Records for this task ->
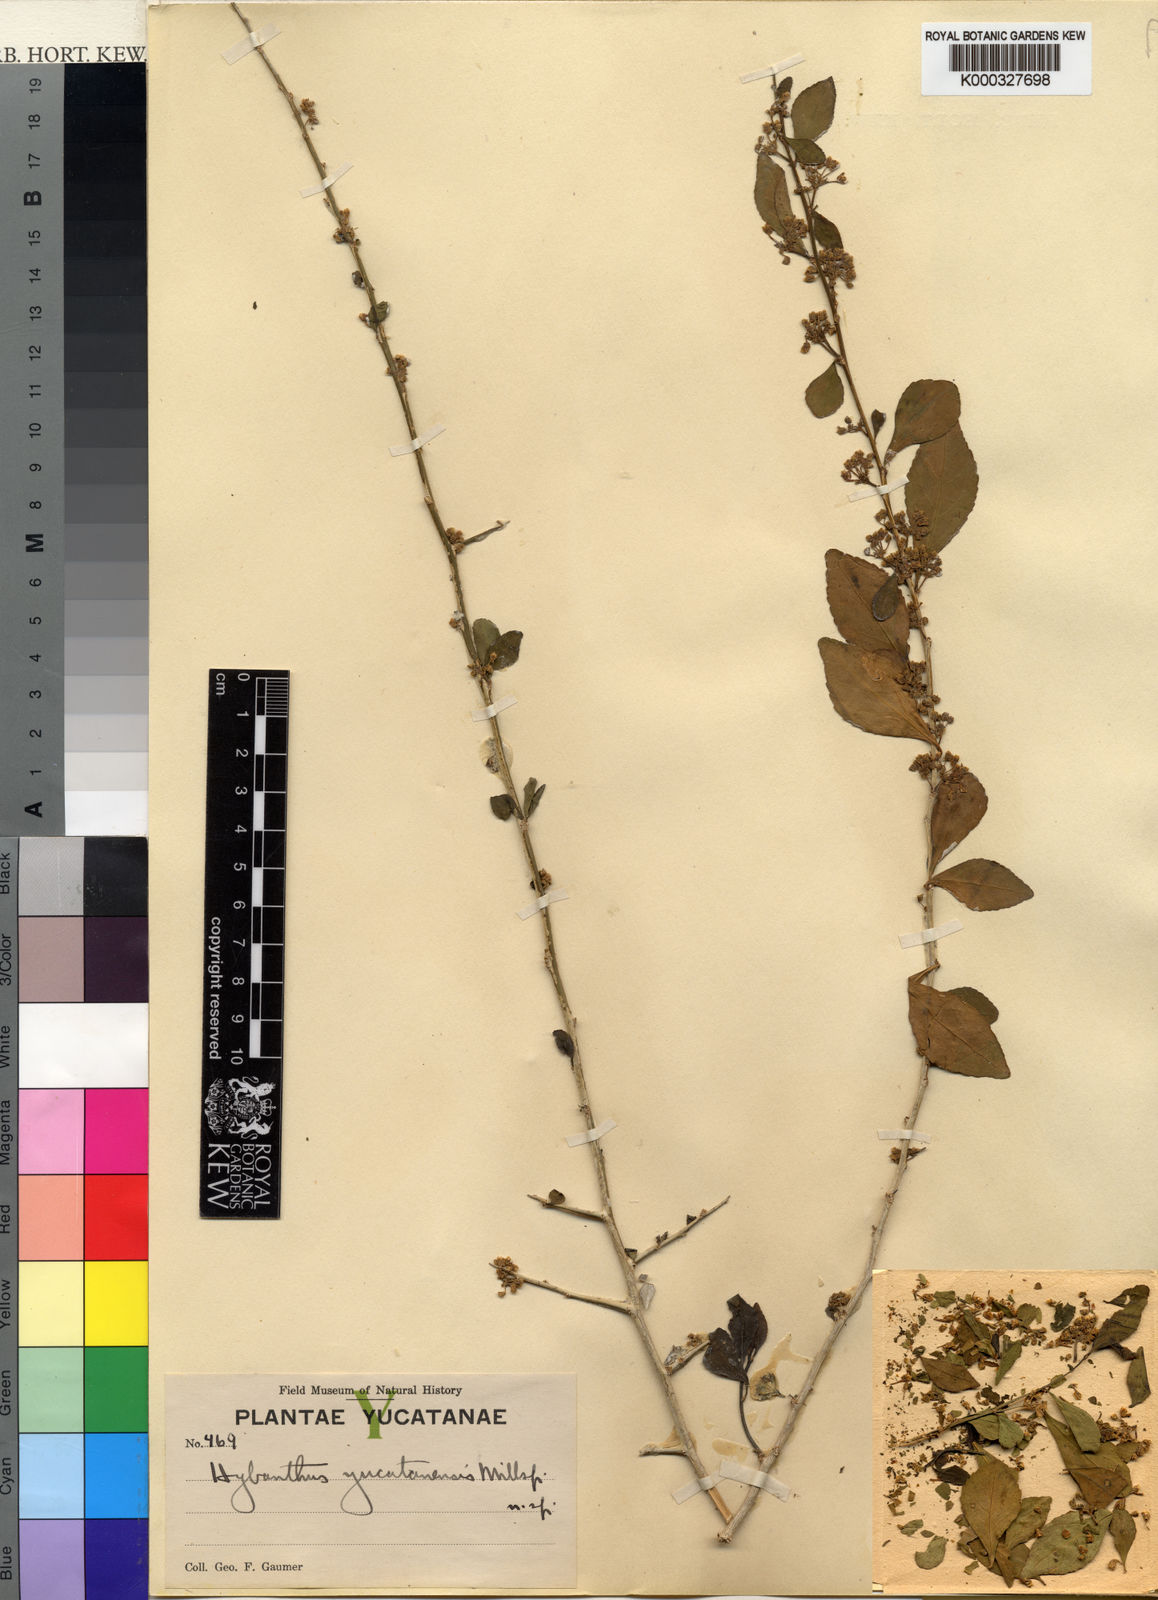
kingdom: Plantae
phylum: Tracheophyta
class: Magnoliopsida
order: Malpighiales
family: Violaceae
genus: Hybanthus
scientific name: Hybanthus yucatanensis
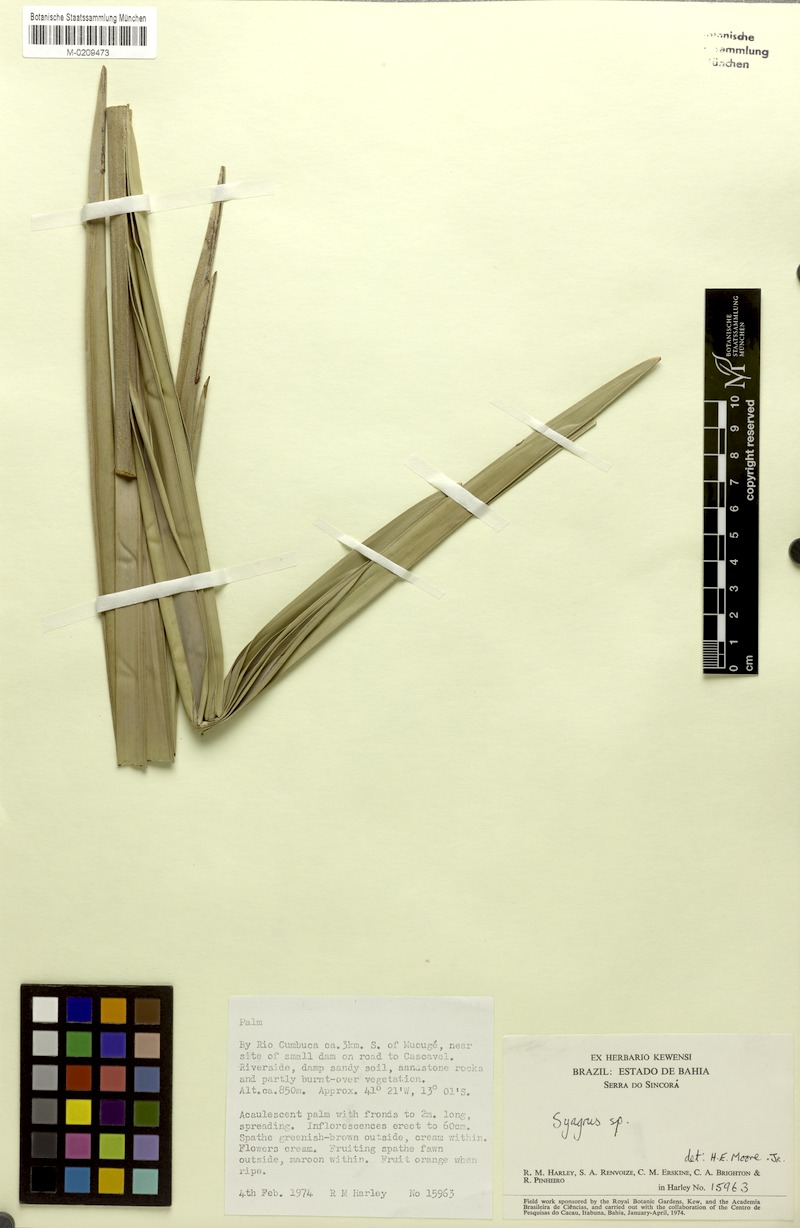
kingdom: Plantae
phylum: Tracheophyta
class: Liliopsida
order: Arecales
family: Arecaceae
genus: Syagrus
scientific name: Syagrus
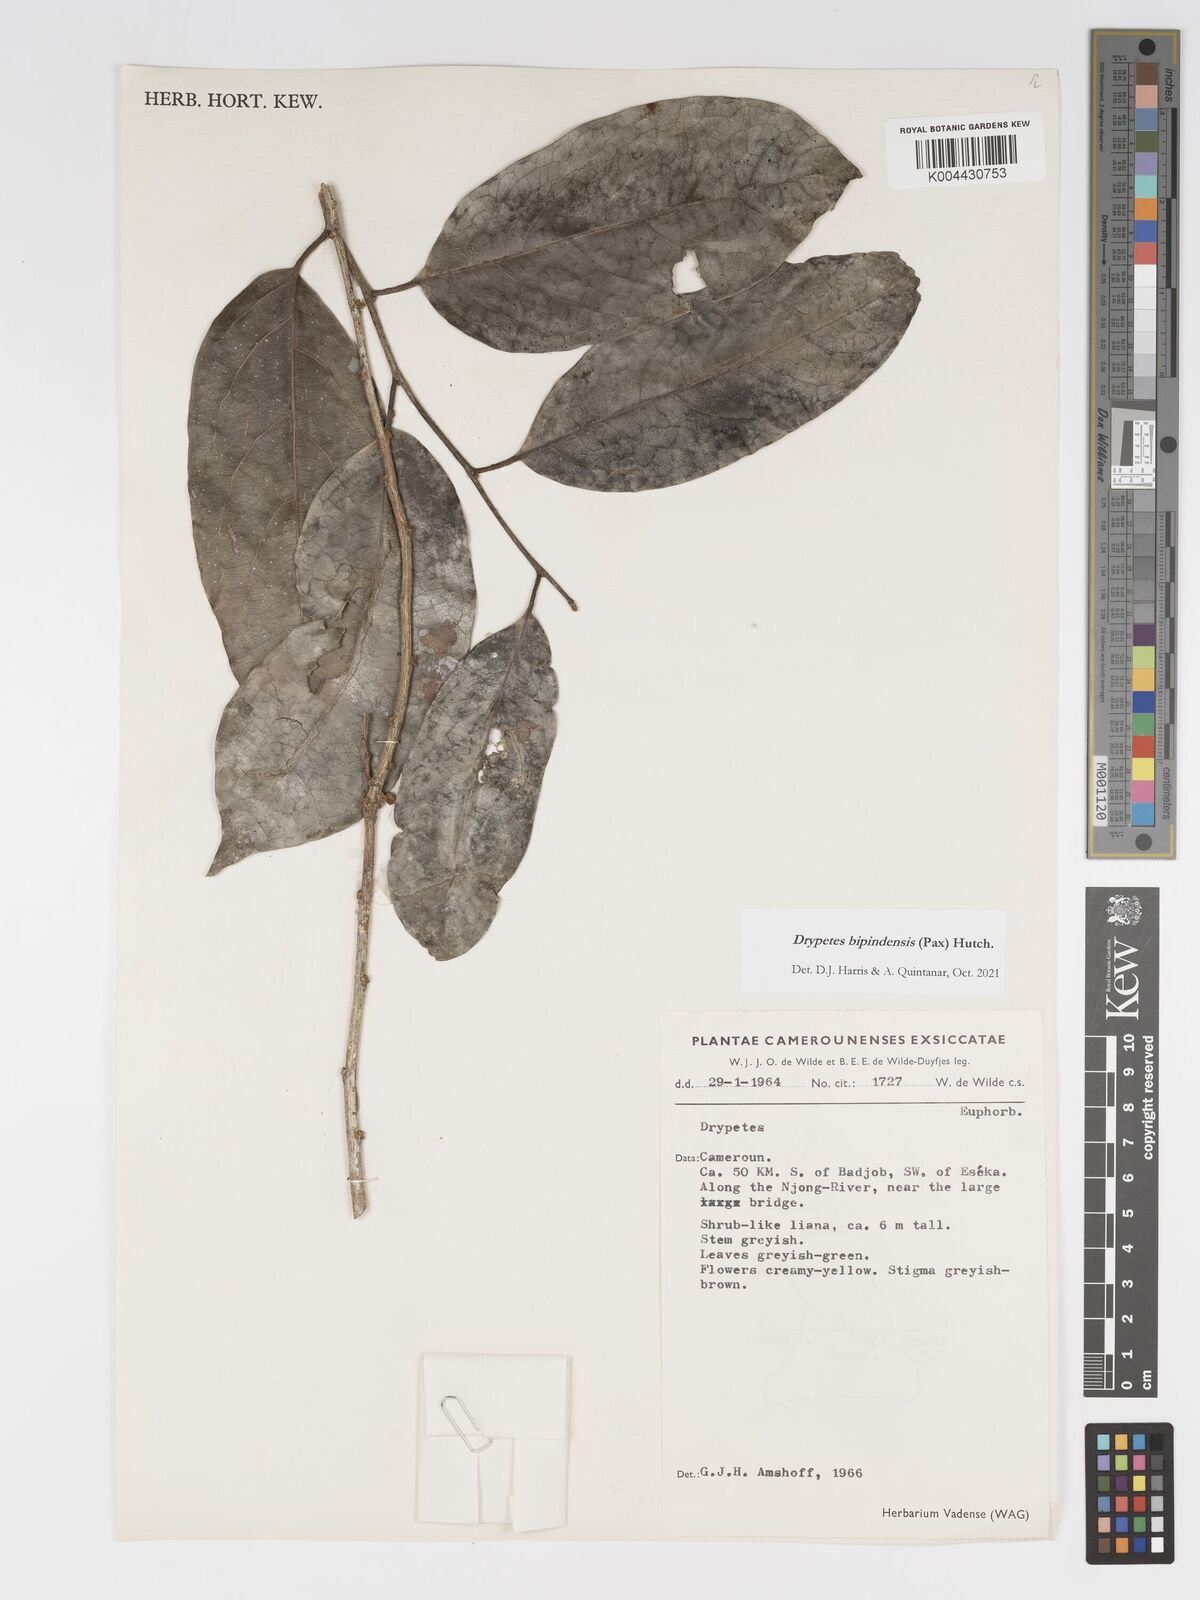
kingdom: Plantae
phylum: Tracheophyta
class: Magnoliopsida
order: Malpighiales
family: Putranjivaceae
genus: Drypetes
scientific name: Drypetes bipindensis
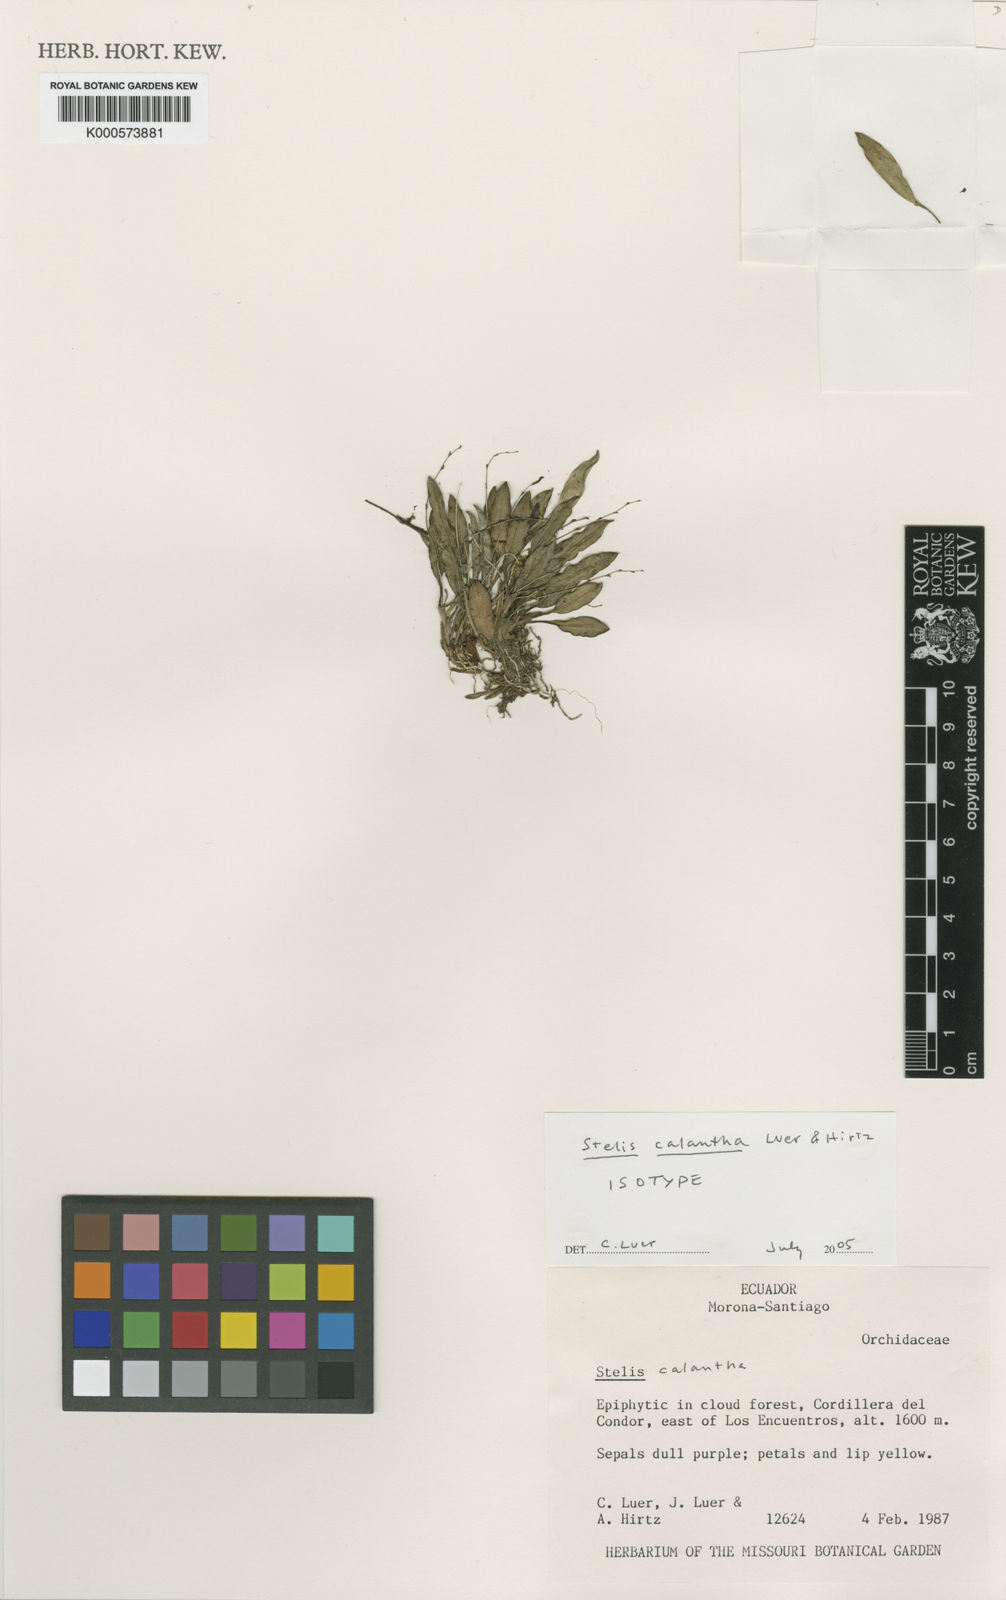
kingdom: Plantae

The problem ->
Please copy all of the lines above word for word, leaving out the pictures.

Result of this task ->
kingdom: Plantae
phylum: Tracheophyta
class: Magnoliopsida
order: Malpighiales
family: Violaceae
genus: Hybanthus
scientific name: Hybanthus yucatanensis
kingdom: Plantae
phylum: Tracheophyta
class: Liliopsida
order: Arecales
family: Arecaceae
genus: Syagrus
scientific name: Syagrus
kingdom: Plantae
phylum: Tracheophyta
class: Magnoliopsida
order: Malpighiales
family: Putranjivaceae
genus: Drypetes
scientific name: Drypetes bipindensis
kingdom: Plantae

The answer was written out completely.